Fort Bragg City Council was going to allow a fundraiser block party in the streets of the city. Then they canceled it and kept a $5,000 deposit EcoMotion laid down for the event. Now, after a lot of bad noise, they’re giving it back.

According to Nicole Kench, EcoMotion event promoter and founder, city manager Linda Ruffing (who has not returned my call) blamed the fiasco on bureaucratic ineptitude, sighting sloppy accounting, lack of documentation proving claims, and faulty procedure.

After the cancellation, Ruffing was initially unwilling to give Kench her deposit money back, which, as Kench understood, would be used to fund police services during the event. Since the block party did not take place, Kench wanted her money back. But Ruffing said the city needed to keep the money for costs incurred—$4,431.41 worth of city police time in planning.

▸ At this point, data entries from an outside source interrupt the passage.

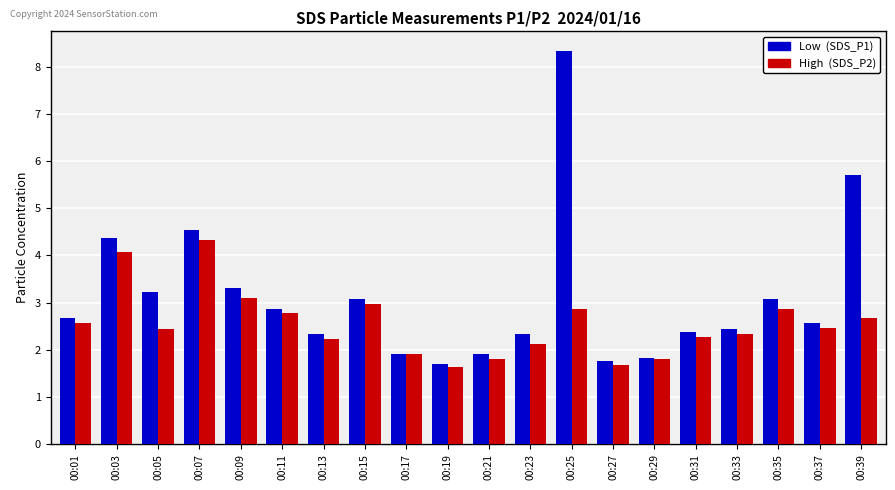

How many categories are shown in the chart?

20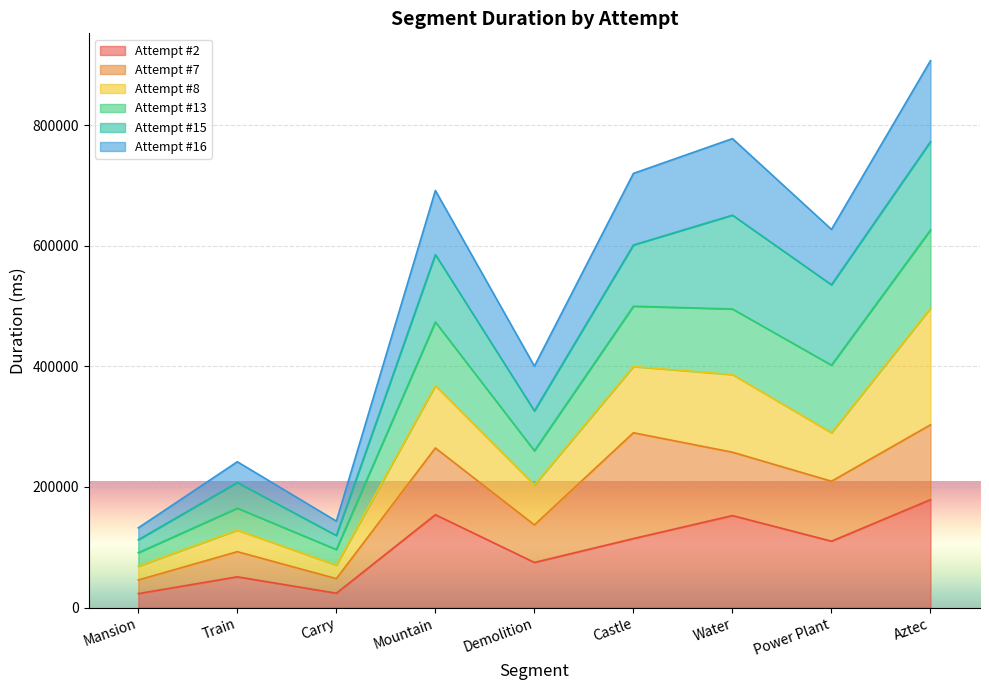

How many interior local peaks does the Attempt #16 series have?

3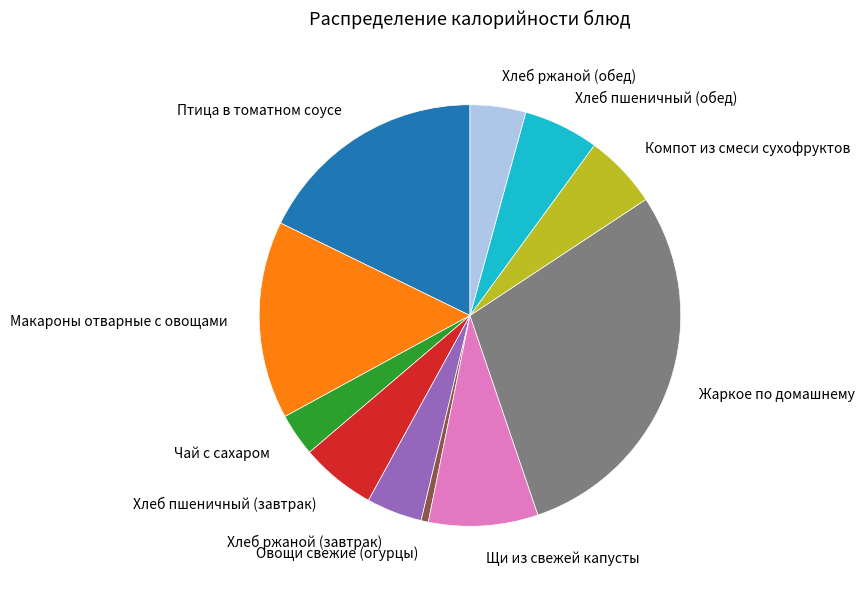

How many segments does this pie chart have?

11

That’s when Kench hired an attorney, Cliff Paulin, and appealed Fort Bragg City Council’s decision. They were supposed to argue their case Monday at the city council meeting. Instead, Kench received a phone call from Ruffing saying the city decided to settle.

Kench believes that now, “the city has been exposed.” She went on to say that “One first must be able to take responsibility for their participation in such circumstances rather than place blame on bureaucratic ineptitude.”

Kench is now searching for friendlier confines, and is “choosing the path of least resistance by moving EcoMotion to Venice Beach.”

The block party fundraiser, which was supposed to take place October 10th, was to include music, sustainable educational booths, craft vendors, and carnival games that taught children how to compost and recycle. The event would have raised money for local schools. Kench estimated up to 10,000 people may have attended.

One Response to Blocked Block Party Redeemed: City Settles in EcoMotion Fiasco

  1. AssumedName Reply

    July 29, 2010 at 9:14 pm

    Did Kench not write a check to the city of that bounced prior to all of this? And how would a wide space in the road like Fort Bragg be able to sustain 10,000 people- if only for a day? I am all for the festivities, but there are certain issues that have to be addressed before planning of that magnitude can take place. Just sayin.